- What is needed:
Once the line holding "investment in" is found in the entries below, transcribe exactly every line up to and including the one holding "League Stats for 2013-2014", but leave out the pictures.

- Data for review:
========================================
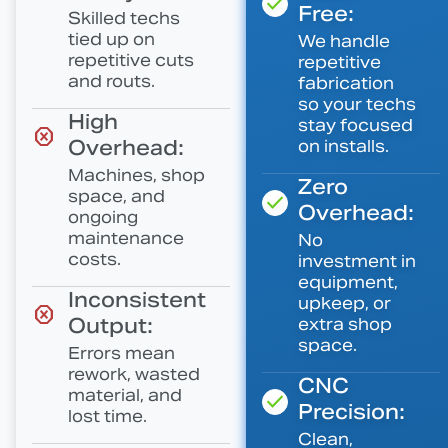
Free:
Skilled techs
tied up on
We handle
repetitive cuts
repetitive
and routs.
fabrication
so your techs
High
stay focused
Overhead:
on installs.
Machines, shop
Zero
space, and
Overhead:
ongoing
maintenance
No
costs.
investment in
equipment,
Inconsistent
upkeep, or
Output:
extra shop
space.
Errors mean
rework, wasted
CNC
material, and
Precision:
lost time.
Clean,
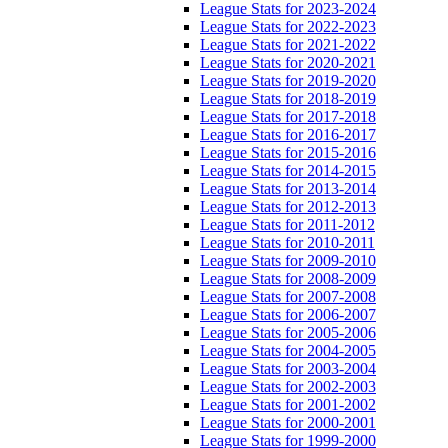
League Stats for 2023-2024
League Stats for 2022-2023
League Stats for 2021-2022
League Stats for 2020-2021
League Stats for 2019-2020
League Stats for 2018-2019
League Stats for 2017-2018
League Stats for 2016-2017
League Stats for 2015-2016
League Stats for 2014-2015
League Stats for 2013-2014
League Stats for 2012-2013
League Stats for 2011-2012
League Stats for 2010-2011
League Stats for 2009-2010
League Stats for 2008-2009
League Stats for 2007-2008
League Stats for 2006-2007
League Stats for 2005-2006
League Stats for 2004-2005
League Stats for 2003-2004
League Stats for 2002-2003
League Stats for 2001-2002
League Stats for 2000-2001
League Stats for 1999-2000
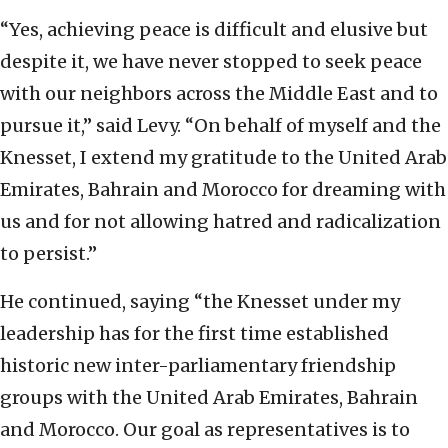
“Yes, achieving peace is difficult and elusive but
despite it, we have never stopped to seek peace
with our neighbors across the Middle East and to
pursue it,” said Levy. “On behalf of myself and the
Knesset, I extend my gratitude to the United Arab
Emirates, Bahrain and Morocco for dreaming with
us and for not allowing hatred and radicalization
to persist.”
He continued, saying “the Knesset under my
leadership has for the first time established
historic new inter-parliamentary friendship
groups with the United Arab Emirates, Bahrain
and Morocco. Our goal as representatives is to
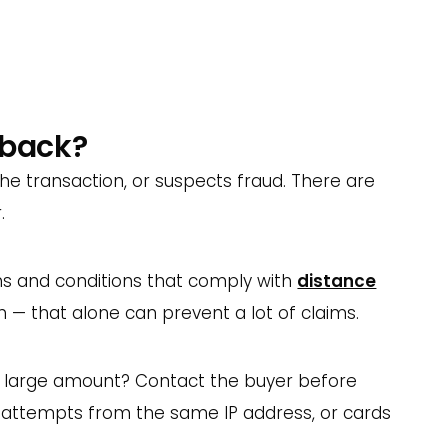
n a customer too.
r a quality product, and handle complaints
 conversations — they can save you a lot of
eback?
e transaction, or suspects fraud. There are
.
ms and conditions that comply with
distance
 — that alone can prevent a lot of claims.
ly large amount? Contact the buyer before
nt attempts from the same IP address, or cards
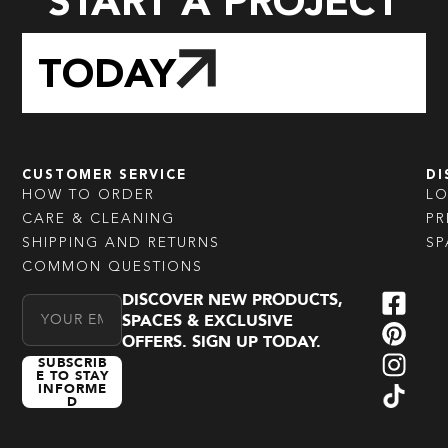
START A PROJECT
TODAY
CUSTOMER SERVICE
DI
HOW TO ORDER
L
CARE & CLEANING
PR
SHIPPING AND RETURNS
SP
COMMON QUESTIONS
DISCOVER NEW PRODUCTS,
Email Address
SPACES & EXCLUSIVE
OFFERS. SIGN UP TODAY.
SUBSCRIB
E TO STAY
INFORME
D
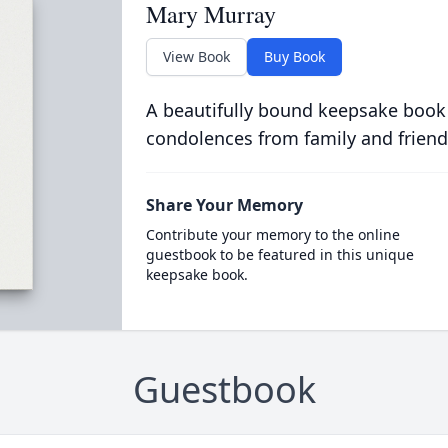
Mary Murray
View Book
Buy Book
A beautifully bound keepsake book
condolences from family and friend
Share Your Memory
Contribute your memory to the online
guestbook to be featured in this unique
keepsake book.
Guestbook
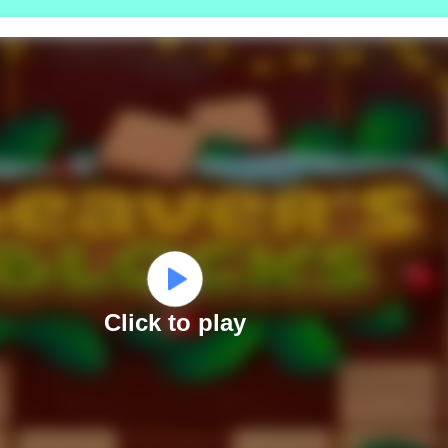
Click to play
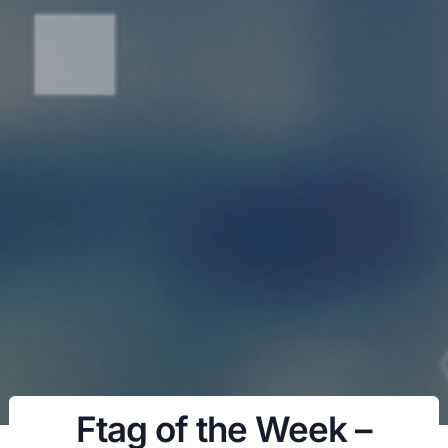
Ftag of the Week –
========================================
- Finished task:
investment in
equipment,
Inconsistent
upkeep, or
Output:
extra shop
space.
Errors mean
rework, wasted
CNC
material, and
Precision:
lost time.
Clean,
League Stats for 2023-2024
League Stats for 2022-2023
League Stats for 2021-2022
League Stats for 2020-2021
League Stats for 2019-2020
League Stats for 2018-2019
League Stats for 2017-2018
League Stats for 2016-2017
League Stats for 2015-2016
League Stats for 2014-2015
League Stats for 2013-2014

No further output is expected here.